Demand for this energy is increasing due to advancement in the uses of shale oil and emerging economies. Plans to replace diesel in large trucks with shale oil, LNG railroad locomotives in North America and Canada and the switching of marine and coastal transport to gas are predicted in the future. Asia, India and Pakistan have unlimited demand for reserves but without viable payment methods their needs will go unserved by the energy community. It is predicted in the future that 90% of fossil fuel demands will stem from Asia. Russia has the potential to become an energy giant upon the establishment of a stable political economy enabling the construction of a viable pipeline satisfying this growing energy demand. Both Turkey and Iran need to restructure their national energy price indices by phasing out subsidies, dampening demand and increasing export supplies. Following this, the projected volume of nuclear plants could be reduced presenting huge savings and the opportunity to export gas to the EU.
OPEC could be in big trouble due to conflicts within the middle east having 3 million barrels of oil a day shut in due to conflict.

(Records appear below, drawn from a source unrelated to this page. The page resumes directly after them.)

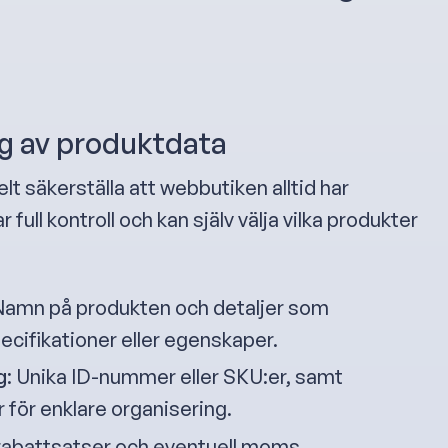
g av produktdata
lt säkerställa att webbutiken alltid har
ull kontroll och kan själv välja vilka produkter
 Namn på produkten och detaljer som
cifikationer eller egenskaper.
g
: Unika ID-nummer eller SKU:er, samt
r för enklare organisering.
, rabattsatser och eventuell moms.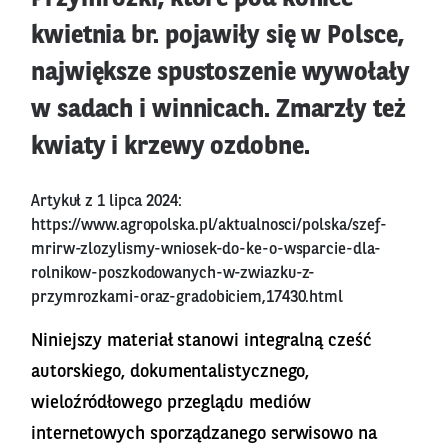
kwietnia br. pojawiły się w Polsce,
największe spustoszenie wywołały
w sadach i winnicach. Zmarzły też
kwiaty i krzewy ozdobne.
Artykuł z 1 lipca 2024:
https://www.agropolska.pl/aktualnosci/polska/szef-
mrirw-zlozylismy-wniosek-do-ke-o-wsparcie-dla-
rolnikow-poszkodowanych-w-zwiazku-z-
przymrozkami-oraz-gradobiciem,17430.html
Niniejszy materiał stanowi integralną cześć
autorskiego, dokumentalistycznego,
wieloźródłowego przeglądu mediów
internetowych sporządzanego serwisowo na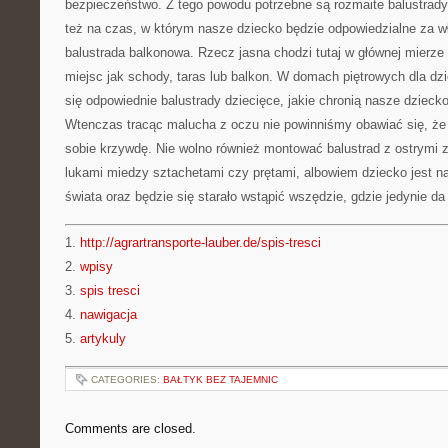
bezpieczeństwo. Z tego powodu potrzebne są rozmaite balustrady
też na czas, w którym nasze dziecko będzie odpowiedzialne za 
balustrada balkonowa. Rzecz jasna chodzi tutaj w głównej mierze
miejsc jak schody, taras lub balkon. W domach piętrowych dla dz
się odpowiednie balustrady dziecięce, jakie chronią nasze dziec
Wtenczas tracąc malucha z oczu nie powinniśmy obawiać się, że s
sobie krzywdę. Nie wolno również montować balustrad z ostrymi z
lukami miedzy sztachetami czy prętami, albowiem dziecko jest 
świata oraz będzie się starało wstąpić wszędzie, gdzie jedynie 
1.
http://agrartransporte-lauber.de/spis-tresci
2.
wpisy
3.
spis tresci
4.
nawigacja
5.
artykuly
CATEGORIES:
BAŁTYK BEZ TAJEMNIC
Comments are closed.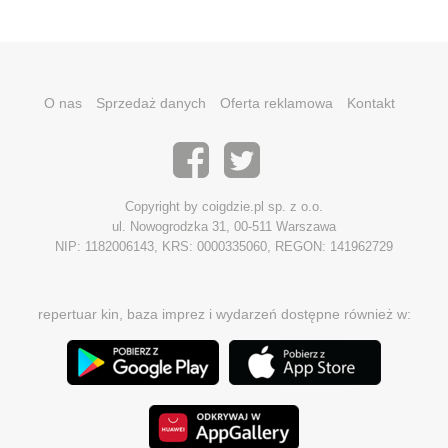
O nas
Sprzedaż danych
Oferta reklamowa
Kontakt
Copyright by coigdzie.pl sp. z o.o.
ul. Nowogrodzka 31, 00-511 Warszawa
NIP: 1182006143, KRS: 0000335060, REGON: 141962729
repertuar kin, baza imprez i wydarzeń dostępne również w: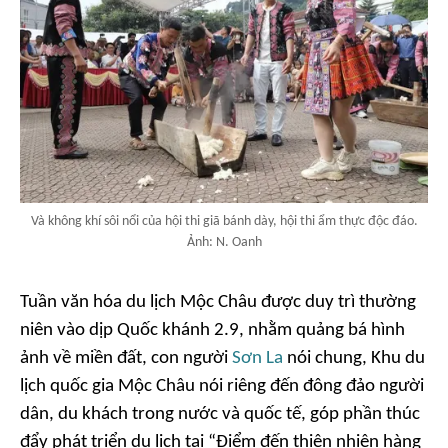
Và không khí sôi nổi của hội thi giã bánh dày, hội thi ẩm thực độc đáo.
Ảnh: N. Oanh
Tuần văn hóa du lịch Mộc Châu được duy trì thường
niên vào dịp Quốc khánh 2.9, nhằm quảng bá hình
ảnh về miền đất, con người
Sơn La
nói chung, Khu du
lịch quốc gia Mộc Châu nói riêng đến đông đảo người
dân, du khách trong nước và quốc tế, góp phần thúc
đẩy phát triển du lịch tại “Điểm đến thiên nhiên hàng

However, if Iran gets access to advanced western technology and Iraq is stabilized, the energy industry could be increase efficiency significantly.Tapping into this supply could see US oil prices hitting $70 a barrel before $150.

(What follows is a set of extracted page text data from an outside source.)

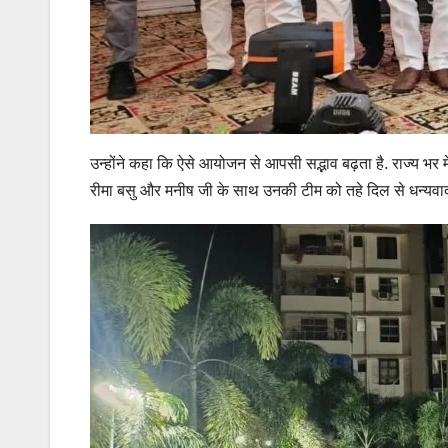
उन्होंने कहा कि ऐसे आयोजन से आपसी सद्भाव बढ़ता है. राज्य भर
रीमा बसु और मनीष जी के साथ उनकी टीम को तहे दिल से धन्यवाद द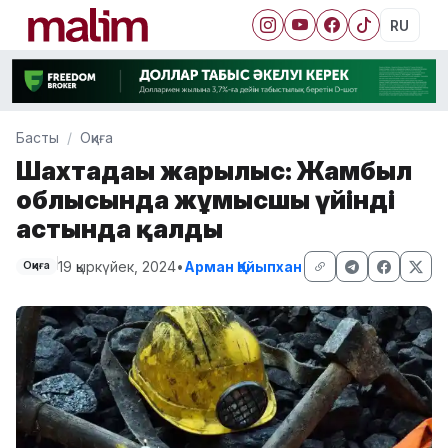
RU
Басты
Оқиға
Шахтадағы жарылыс: Жамбыл
облысында жұмысшы үйінді
астында қалды
19 қыркүйек, 2024
•
Арман Қайыпхан
Оқиға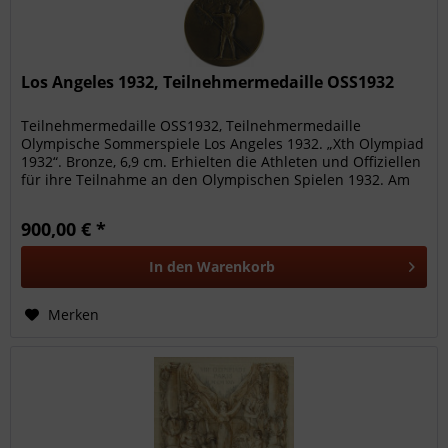
Los Angeles 1932, Teilnehmermedaille OSS1932
Teilnehmermedaille OSS1932, Teilnehmermedaille
Olympische Sommerspiele Los Angeles 1932. „Xth Olympiad
1932“. Bronze, 6,9 cm. Erhielten die Athleten und Offiziellen
für ihre Teilnahme an den Olympischen Spielen 1932. Am
Rand mit der...
900,00 € *
In den
Warenkorb
Merken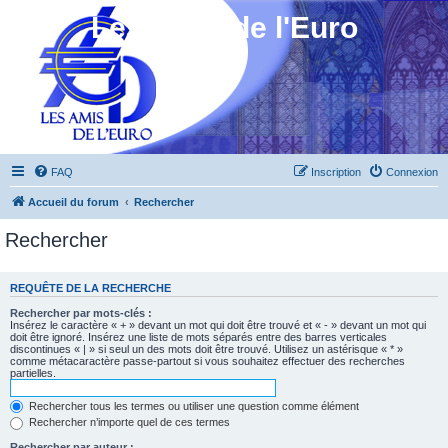
Les Amis de l'Euro
FAQ
Inscription
Connexion
Accueil du forum
Rechercher
Rechercher
REQUÊTE DE LA RECHERCHE
Rechercher par mots-clés :
Insérez le caractère « + » devant un mot qui doit être trouvé et « - » devant un mot qui
doit être ignoré. Insérez une liste de mots séparés entre des barres verticales
discontinues « | » si seul un des mots doit être trouvé. Utilisez un astérisque « * »
comme métacaractère passe-partout si vous souhaitez effectuer des recherches
partielles.
Rechercher tous les termes ou utiliser une question comme élément
Rechercher n’importe quel de ces termes
Rechercher par auteur :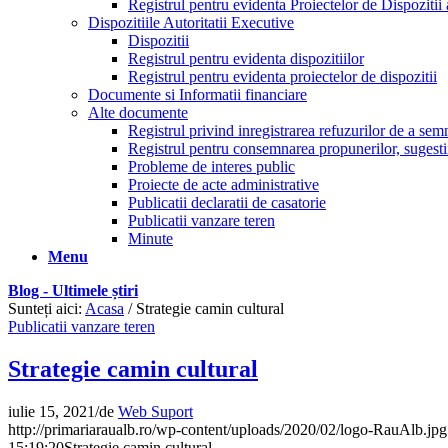
Registrul pentru evidenta Proiectelor de Dispozitii 
Dispozitiile Autoritatii Executive
Dispozitii
Registrul pentru evidenta dispozitiilor
Registrul pentru evidenta proiectelor de dispozitii
Documente si Informatii financiare
Alte documente
Registrul privind inregistrarea refuzurilor de a se
Registrul pentru consemnarea propunerilor, sugestiil
Probleme de interes public
Proiecte de acte administrative
Publicatii declaratii de casatorie
Publicatii vanzare teren
Minute
Menu
Blog - Ultimele știri
Sunteți aici:
Acasa
/
Strategie camin cultural
Publicatii vanzare teren
Strategie camin cultural
iulie 15, 2021
/
de
Web Suport
http://primariaraualb.ro/wp-content/uploads/2020/02/logo-RauAlb.jpg
15:19:20
Strategie camin cultural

Future prices within the energy industry look promising for the consumer; with a flat European market, a competitive coal market from asia and 10 world class coal projects currently going to enter market, by 2020 coal will remain cheap and very competitive with LNG.

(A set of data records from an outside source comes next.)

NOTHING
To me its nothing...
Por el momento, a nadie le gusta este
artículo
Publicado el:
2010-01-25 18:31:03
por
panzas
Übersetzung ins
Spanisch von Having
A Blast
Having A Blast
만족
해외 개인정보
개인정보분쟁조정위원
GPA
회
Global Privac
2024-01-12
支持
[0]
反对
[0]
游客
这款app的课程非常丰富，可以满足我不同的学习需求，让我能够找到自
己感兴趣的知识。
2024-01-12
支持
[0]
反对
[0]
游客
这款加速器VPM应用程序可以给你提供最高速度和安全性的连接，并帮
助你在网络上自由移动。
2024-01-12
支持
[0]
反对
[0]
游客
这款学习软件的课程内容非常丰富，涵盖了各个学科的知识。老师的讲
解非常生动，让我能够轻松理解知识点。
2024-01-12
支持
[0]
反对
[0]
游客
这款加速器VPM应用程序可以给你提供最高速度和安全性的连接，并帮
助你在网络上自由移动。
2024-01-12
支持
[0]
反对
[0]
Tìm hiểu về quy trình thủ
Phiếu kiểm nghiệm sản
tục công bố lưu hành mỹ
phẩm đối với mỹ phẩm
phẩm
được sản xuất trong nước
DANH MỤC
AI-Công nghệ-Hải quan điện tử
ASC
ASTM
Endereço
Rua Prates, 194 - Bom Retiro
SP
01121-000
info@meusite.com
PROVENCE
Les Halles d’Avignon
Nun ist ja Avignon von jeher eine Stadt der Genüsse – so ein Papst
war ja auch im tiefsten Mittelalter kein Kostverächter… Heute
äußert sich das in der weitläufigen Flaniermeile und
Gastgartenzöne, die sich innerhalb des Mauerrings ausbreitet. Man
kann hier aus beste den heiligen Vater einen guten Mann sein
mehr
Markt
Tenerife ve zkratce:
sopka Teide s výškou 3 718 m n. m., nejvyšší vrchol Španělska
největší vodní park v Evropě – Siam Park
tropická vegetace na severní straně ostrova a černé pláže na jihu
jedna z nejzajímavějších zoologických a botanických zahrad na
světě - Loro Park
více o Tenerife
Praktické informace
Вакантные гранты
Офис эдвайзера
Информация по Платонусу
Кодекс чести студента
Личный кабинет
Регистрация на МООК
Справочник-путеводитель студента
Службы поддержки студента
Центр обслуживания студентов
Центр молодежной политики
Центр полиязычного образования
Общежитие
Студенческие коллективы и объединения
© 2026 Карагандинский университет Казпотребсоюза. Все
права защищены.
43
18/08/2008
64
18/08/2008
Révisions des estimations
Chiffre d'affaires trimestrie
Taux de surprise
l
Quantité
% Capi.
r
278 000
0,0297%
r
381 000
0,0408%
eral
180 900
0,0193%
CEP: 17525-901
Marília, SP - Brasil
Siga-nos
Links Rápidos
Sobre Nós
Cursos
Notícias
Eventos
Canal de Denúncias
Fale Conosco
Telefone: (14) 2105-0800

He recommendations for the United States include a lift on the ban of crude oil exports, brought in as a measure to tackle scarcity; he argues the ban on exports is outdated. Brookings predicts future LNG projects within the US may not be fulfilled due to increased competition and falling return on investment. 2020 will see the emergence of huge gas market projects within Australia, New Guinea and possibly Indonesia; this combined with decreasing returns and the possibilities of Russia becoming an energy giant means that even projects with approval may not be financed.
Dr. Charles K. Ebinger is the Director of the Energy Security Initiative at the Brookings Institution. Previously, he was a Senior Advisor at the International Resources Group, where he advised over 50 governments on various aspects of their energy policies. Dr.Ebinger has special expertise in South Asia, the Middle East, and Africa and has also worked in the East, Southeast, and Central Asia, Eastern Europe, and Latin America. He is the author of Energy and Security in South Asia: Cooperation or Conflict? (Brookings Institution Press, September 2011) and co-editor of Business and Nonproliferation: Industry’s Role in Safeguarding a Nuclear Renaissance, (Brookings Institution Press, October 2011). He has been an adjunct professor of electricity economics at Johns Hopkins Nitze School of Advanced International Studies and at Georgetown University’s Walsh School of Foreign Service, and is one of the Nuclear Energy Institute’s “Nuclear Energy Experts.” He sits on the Board of Directors of the North American arm of the Energy and Resources Institute (TERI-NA) and the Jackson Hole Center for Global Affairs. He is a member of the editorial board of the Howard Baker U.S.-Japan Energy Forum. He received his B.A. from Williams College and his Masters and Ph.D. degrees from the Fletcher School of International Law and Diplomacy at Tufts University..
Tim Boersma, a fellow in the Energy Security Initiative in the Foreign Policy program, will moderate the talk. His research focuses on energy policy coordination, energy security, gas infrastructure and regulation, resource scarcity, resource nexus issues, Arctic resources and unconventional natural gas extraction. Before becoming a full time academic, Boersma spent five years in the private sector, working as a corporate counsel to the electricity production sector in the Netherlands.